[RECORDS FOR PROCESSING Boundary: Start]

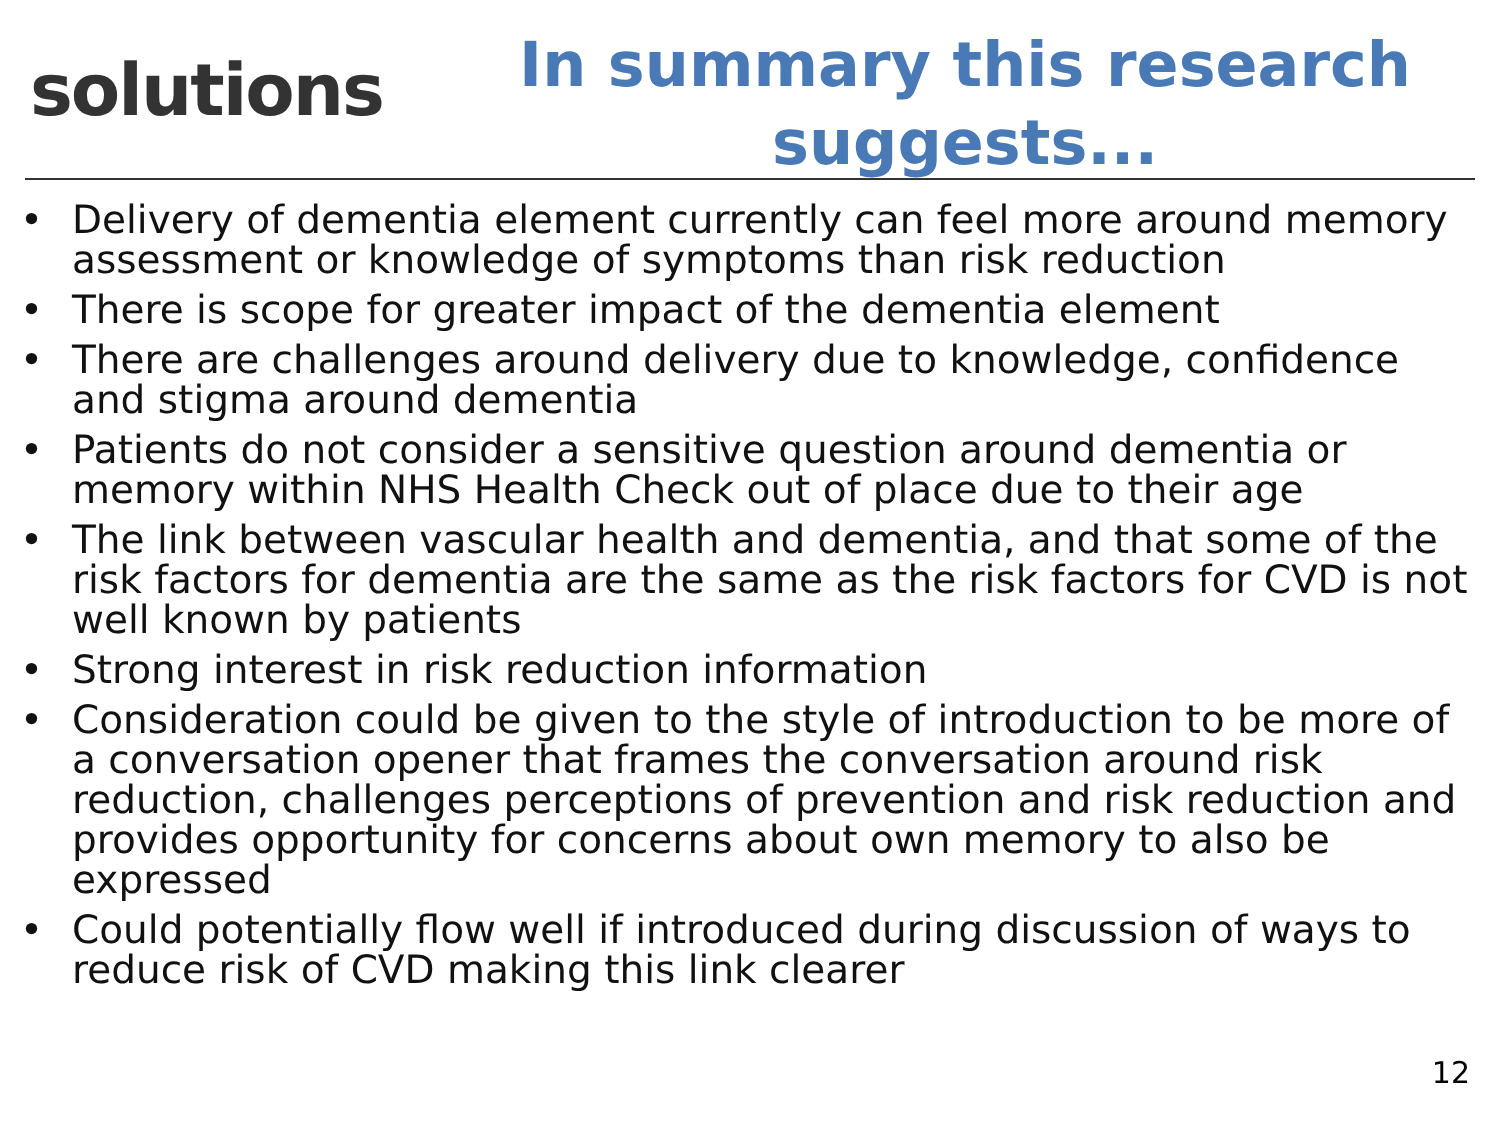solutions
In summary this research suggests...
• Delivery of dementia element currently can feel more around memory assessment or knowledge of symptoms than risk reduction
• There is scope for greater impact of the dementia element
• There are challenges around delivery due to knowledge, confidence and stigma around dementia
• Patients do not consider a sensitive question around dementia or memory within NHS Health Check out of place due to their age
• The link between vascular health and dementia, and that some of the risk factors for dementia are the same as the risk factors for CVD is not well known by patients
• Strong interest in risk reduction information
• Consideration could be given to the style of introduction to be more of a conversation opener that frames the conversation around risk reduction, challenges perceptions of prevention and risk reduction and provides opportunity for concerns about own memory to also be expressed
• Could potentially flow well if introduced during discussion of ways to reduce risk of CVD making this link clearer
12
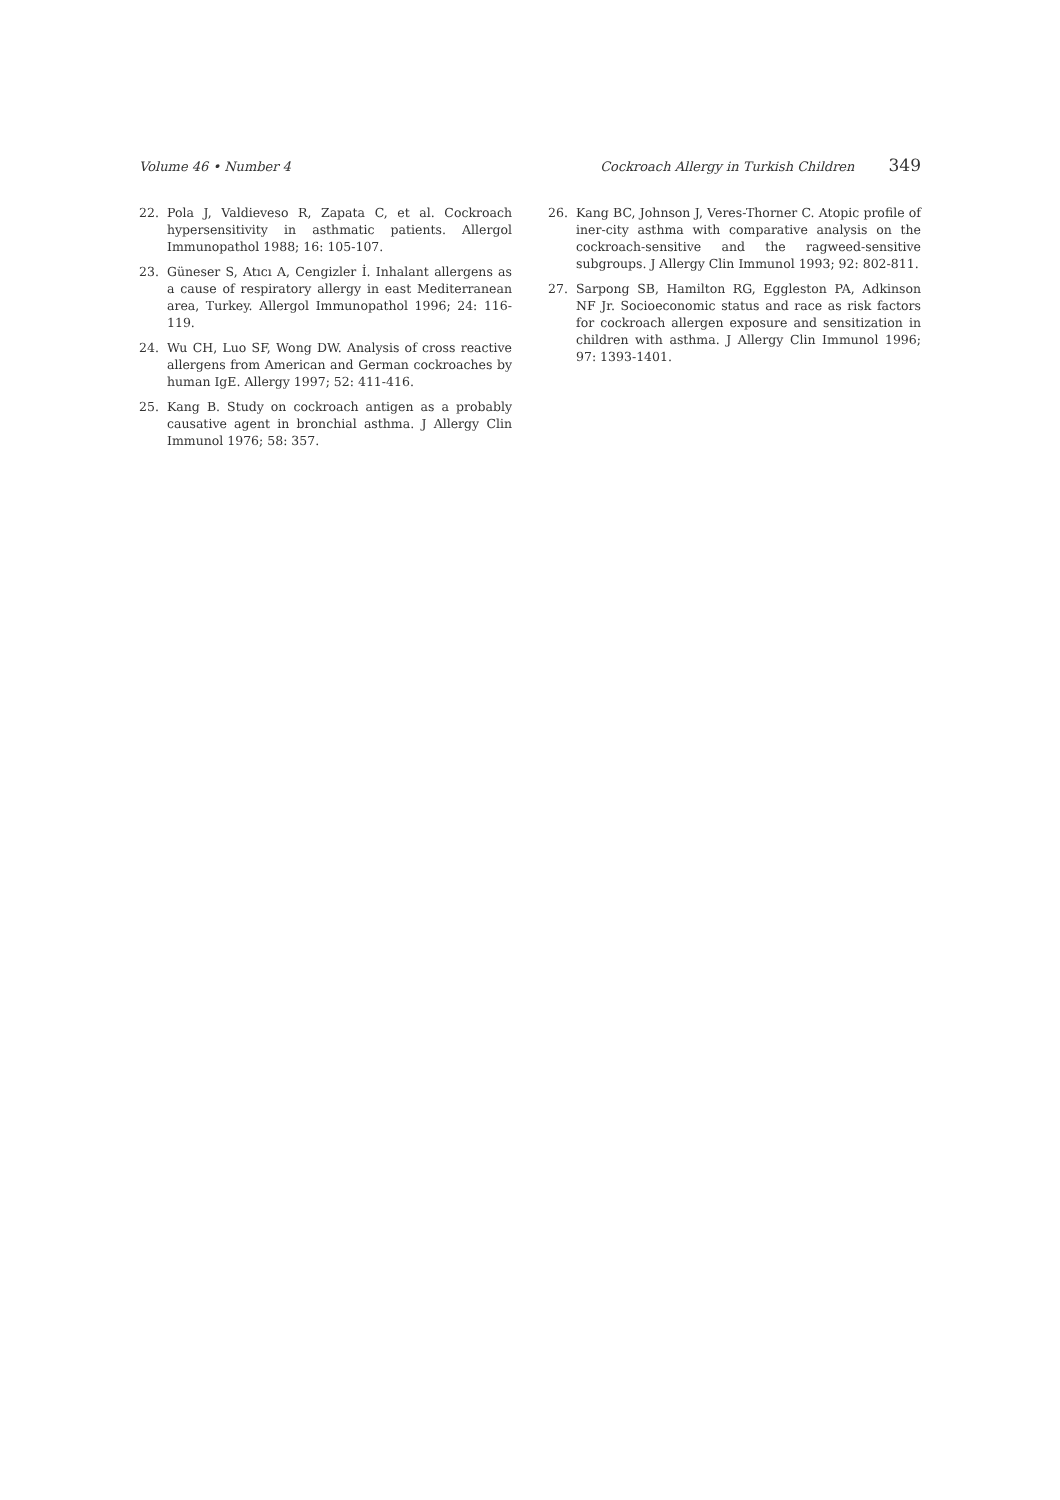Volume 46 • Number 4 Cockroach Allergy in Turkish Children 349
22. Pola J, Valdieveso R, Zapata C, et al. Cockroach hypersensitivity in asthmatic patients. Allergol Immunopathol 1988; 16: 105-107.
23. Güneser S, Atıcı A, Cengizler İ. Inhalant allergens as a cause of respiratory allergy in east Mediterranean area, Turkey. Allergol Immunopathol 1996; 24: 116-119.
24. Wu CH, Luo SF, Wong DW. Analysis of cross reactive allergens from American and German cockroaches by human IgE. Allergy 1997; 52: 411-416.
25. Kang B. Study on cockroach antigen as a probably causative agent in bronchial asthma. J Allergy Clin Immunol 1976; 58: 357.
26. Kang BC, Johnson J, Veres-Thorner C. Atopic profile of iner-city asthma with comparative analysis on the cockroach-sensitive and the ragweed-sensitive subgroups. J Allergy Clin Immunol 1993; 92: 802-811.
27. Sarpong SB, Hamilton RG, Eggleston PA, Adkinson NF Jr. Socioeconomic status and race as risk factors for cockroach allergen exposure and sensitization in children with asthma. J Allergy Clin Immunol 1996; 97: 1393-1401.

[RECORDS FOR PROCESSING Boundary: End]

**ACTIVITY**
Each line in the records that carries "knowledge" must be copied out.

**OUTPUT BELOW**
• Delivery of dementia element currently can feel more around memory assessment or knowledge of symptoms than risk reduction
• There are challenges around delivery due to knowledge, confidence and stigma around dementia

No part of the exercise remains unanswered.